You have lots of lattitude in how you implement this project. A few things are required, which are listed below. After that are some hints and suggestions that you are free to use or ignore.

Requirements

• You are NOT allowed to use any JAVA TREE CLASSES. Your class must be created from scratch.
• Your Trie class must be generic. That is, rather than storing data items of type char in each node, it must store data items of any type where the type is specified as a compile-time parameter. For example:
```  public class Trie< T > { ... }
```
Note that it must be possible to test objects of type T for equality (e.g., via the equals method).
• You must implement a TrieNode class that is a private inner class of the Trie class. Note that TrieNode will need to be generic as well to store data items of the type specified for the enclosing trie.

Hints

• You can store counts with TrieNode objects, along with the data item, and increment the count when a new sequence is added to the trie that passes through the node.
• You will need some data structure inside the TrieNode, such as a vector or list, to store the children of that node.
• You might find it useful to implement a Trie method such as public int getCount(Vector< T > sequence) that returns the count associated with a particular sequence.
• In general, implement whatever methods you see fit as long as there is a good need for them and they adhere to good OOP principles.

## Submission

You must use CVS to check out your module in the Proj2 repository and to check in your code.

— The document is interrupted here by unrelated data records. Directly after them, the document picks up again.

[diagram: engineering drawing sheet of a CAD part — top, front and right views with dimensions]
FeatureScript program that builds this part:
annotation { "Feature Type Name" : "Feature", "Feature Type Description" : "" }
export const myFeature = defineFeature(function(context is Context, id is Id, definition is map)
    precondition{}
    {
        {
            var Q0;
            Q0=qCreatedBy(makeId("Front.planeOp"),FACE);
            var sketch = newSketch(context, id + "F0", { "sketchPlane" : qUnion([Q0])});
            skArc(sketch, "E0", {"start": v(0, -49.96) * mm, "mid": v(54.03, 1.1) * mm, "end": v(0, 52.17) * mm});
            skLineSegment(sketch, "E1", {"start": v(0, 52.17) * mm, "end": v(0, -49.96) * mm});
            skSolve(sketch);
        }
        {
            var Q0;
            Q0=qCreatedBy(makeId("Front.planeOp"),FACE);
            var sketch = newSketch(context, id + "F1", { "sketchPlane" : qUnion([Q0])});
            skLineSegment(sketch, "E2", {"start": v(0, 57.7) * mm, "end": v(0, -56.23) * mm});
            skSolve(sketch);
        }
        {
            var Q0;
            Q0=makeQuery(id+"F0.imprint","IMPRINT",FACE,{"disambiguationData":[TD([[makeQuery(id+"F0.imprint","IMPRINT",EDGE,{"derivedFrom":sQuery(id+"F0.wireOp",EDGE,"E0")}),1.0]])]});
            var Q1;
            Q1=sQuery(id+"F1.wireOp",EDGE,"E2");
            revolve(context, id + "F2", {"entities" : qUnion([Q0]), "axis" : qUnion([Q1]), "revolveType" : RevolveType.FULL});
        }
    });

That must include an ant build.xml file and your java source code. The grading scripts will issue commands like the following, so be sure that your build.xml supports them:
```  ant
ant doc
ant -Dargs="3 2 file1.txt file2.txt" run
```

See the projects page for more information on all of these topics.

If you don't submit a project correctly, you will not get credit for it. Why throw away all that hard work you did to write the project? Check your submittals. Make sure they work. Do this before the due date.

Project grading is described in the Project Policy handout.
Cheating in any form will not be tolerated. Please re-read the Project Policy handout for further details on honesty in doing projects for this course.

Remember, the due date is firm. Submittals made after midnight of the due date will not be accepted. Do not submit any files after that time.